La absorción de la APE por la SSS había sido adelantada por este diario el 3 de julio, cuando dio a conocer la salida del hasta entonces superintendente, Ricardo Bellagio, y su reemplazo por la exdiputada de Santa Cruz. Junto con el Decreto 1.198/12 fueron publicados otros dos en los que se aceptaron las renuncias de casi toda la conducción de la Superintendencia. Korenfeld, de acuerdo con la normativa, tendrá 90 días para reestructurar el organismo. En el Ejecutivo dijeron que el hombre clave detrás de la medida es el director del PAMI, Luciano Di Césare, consejero central de la exlegisladora desde su llegada al área.

La resolución tiene varias aristas: en lo formal, apunta a hacer más eficiente el pago de reembolsos a las obras sociales sindicales, con la investigación judicial por la denominada «mafia de los medicamentos» -ambos organismos fueron allanados en varias ocasiones- como telón de fondo. Pero además opera como señal a los sindicatos, en plena pelea del Gobierno con Hugo Moyano, y por otro al ministro de Salud, Juan Manzur, que mantiene a funcionarios de su confianza en la estructura de la APE.

Designación

El recorte de influencia del jefe de la CGT en el sector fue progresivo. El año pasado fue despedido de la jefatura de la APE Daniel Colombo Russell, uno de sus abogados, y en los meses siguientes sucedió lo propio con otros funcionarios puestos por el sindicalista, como Hugo Sola y Cristian Asorey. La SSS, hasta entonces a salvo de la razia, se vio sacudida en marzo de este año con la llegada de Korenfeld al cargo de gerente general, por debajo de Bellagio -un técnico de carrera que era sindicado como cercano a los sindicalistas José Luis Lingeri y Oscar Mangone-, y cuatro meses después con el reemplazo al frente de la Superintendencia.
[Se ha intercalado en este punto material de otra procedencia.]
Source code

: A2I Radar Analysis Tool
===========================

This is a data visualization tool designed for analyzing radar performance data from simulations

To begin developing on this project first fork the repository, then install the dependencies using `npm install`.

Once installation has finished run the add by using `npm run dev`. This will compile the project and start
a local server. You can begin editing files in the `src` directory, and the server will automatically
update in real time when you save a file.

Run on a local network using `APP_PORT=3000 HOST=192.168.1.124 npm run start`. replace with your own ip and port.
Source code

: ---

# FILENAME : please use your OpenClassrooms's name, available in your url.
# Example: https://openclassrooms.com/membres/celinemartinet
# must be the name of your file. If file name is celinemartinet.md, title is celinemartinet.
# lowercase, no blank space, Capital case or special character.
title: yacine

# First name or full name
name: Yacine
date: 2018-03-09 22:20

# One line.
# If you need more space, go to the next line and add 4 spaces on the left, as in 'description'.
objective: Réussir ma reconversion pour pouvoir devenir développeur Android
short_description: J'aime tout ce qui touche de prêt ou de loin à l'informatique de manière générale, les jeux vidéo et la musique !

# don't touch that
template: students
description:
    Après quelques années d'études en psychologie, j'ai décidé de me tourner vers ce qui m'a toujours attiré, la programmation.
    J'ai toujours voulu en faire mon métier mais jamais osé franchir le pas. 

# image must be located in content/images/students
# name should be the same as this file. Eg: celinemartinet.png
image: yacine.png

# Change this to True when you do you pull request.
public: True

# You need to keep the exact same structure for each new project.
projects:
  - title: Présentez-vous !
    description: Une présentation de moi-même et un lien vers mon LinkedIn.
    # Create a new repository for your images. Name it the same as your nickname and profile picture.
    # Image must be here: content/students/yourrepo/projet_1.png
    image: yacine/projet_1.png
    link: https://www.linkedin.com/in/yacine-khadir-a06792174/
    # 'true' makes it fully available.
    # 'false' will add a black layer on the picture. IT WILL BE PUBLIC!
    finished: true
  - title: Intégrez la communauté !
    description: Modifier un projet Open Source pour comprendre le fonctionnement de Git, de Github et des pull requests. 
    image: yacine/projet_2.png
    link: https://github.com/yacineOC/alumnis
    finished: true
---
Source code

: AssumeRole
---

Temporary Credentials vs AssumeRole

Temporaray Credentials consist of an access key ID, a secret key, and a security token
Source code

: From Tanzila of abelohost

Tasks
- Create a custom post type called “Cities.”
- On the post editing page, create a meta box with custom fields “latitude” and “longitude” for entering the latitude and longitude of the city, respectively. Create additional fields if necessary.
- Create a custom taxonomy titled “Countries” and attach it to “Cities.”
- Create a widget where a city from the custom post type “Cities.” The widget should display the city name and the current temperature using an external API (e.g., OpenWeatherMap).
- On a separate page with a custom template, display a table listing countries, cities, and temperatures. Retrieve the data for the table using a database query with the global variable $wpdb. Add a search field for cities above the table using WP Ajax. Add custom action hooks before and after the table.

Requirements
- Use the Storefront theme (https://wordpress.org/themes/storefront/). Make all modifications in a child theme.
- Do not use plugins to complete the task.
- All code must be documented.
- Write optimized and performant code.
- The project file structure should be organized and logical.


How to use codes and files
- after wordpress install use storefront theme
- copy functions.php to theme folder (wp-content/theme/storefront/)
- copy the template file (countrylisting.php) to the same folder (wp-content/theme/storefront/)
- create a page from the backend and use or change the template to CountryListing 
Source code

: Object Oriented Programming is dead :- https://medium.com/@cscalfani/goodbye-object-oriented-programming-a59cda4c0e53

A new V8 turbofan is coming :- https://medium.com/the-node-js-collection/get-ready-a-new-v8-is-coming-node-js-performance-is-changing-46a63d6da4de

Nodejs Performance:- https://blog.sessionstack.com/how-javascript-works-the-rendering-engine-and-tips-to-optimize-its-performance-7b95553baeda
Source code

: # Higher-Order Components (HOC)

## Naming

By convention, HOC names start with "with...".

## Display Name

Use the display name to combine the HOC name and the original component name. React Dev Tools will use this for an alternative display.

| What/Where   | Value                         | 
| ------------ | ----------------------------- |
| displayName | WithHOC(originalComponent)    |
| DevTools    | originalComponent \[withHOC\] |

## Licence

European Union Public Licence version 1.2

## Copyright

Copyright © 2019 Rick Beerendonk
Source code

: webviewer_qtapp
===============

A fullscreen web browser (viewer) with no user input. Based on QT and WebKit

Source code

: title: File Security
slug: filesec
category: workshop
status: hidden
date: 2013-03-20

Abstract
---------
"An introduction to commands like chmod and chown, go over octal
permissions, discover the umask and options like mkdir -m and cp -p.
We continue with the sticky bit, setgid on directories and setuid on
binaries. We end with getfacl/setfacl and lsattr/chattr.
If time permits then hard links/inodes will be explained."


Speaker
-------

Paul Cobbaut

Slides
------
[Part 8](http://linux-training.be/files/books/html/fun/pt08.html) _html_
A partir de los decretos publicados ayer, Korenfeld ya no tendrá intermediación gremial en sus decisiones. Como gerente general de la SSS fue designado el economista Ariel Lieutier, exsubsecretario de Trabajo porteño entre 2006 y 2007 y exfuncionario de la Corporación Buenos Aires Sur. Lieutier integra, además, el staff de la consultora SID Baires y asesora a la fundación La Alameda, conocida por sus denuncias sobre talleres clandestinos. Sobre esta última tarea el economista publicó en 2010 el libro «Esclavos: los trabajadores costureros en la Ciudad de Buenos Aires».

Pero más allá del presupuesto anual de la APE, desde ahora bajo la órbita de la Superintendencia, la preocupación sindical ayer giraba en torno a un monto mayor: el Fondo Solidario de Redistribución (FSR), que en la actualidad acumula casi 15 mil millones de pesos. Se trata de un fondo anticíclico que alimenta la APE con una porción de la recaudación de la AFIP entre las obras sociales. La queja recurrente de los gremialistas es que el Estado destina cada año menos del 10% del FSR para la cobertura de los tratamientos médicos y que no da cuenta del uso del dinero restante.

En un año de crisis internacional, funcionarios y sindicalistas dieron por hecho que el próximo paso será el manejo directo por parte del Estado de los tratamientos denominados «de baja incidencia y alto costo», como los de HIV-sida, hemofilia y trasplantes. Y de igual manera, con los medicamentos amparados por la legislación que creó la APE. De concretarse esa iniciativa, Moyano y sus rivales en la CGT -ambos reclaman por igual los recursos del FSR- no tendrían argumentos para exigir la devolución de los 15 mil millones de pesos. Sería el Estado, mediante la Superintendencia, el que quedaría a cargo de esas prestaciones.

De la sangría de personal que respondía a Bellagio y a Manzur zafó el médico Donato Spaccavento, de confianza de la familia Kirchner, que fue reubicado a cargo de una gerencia en la nueva estructura de la SSS.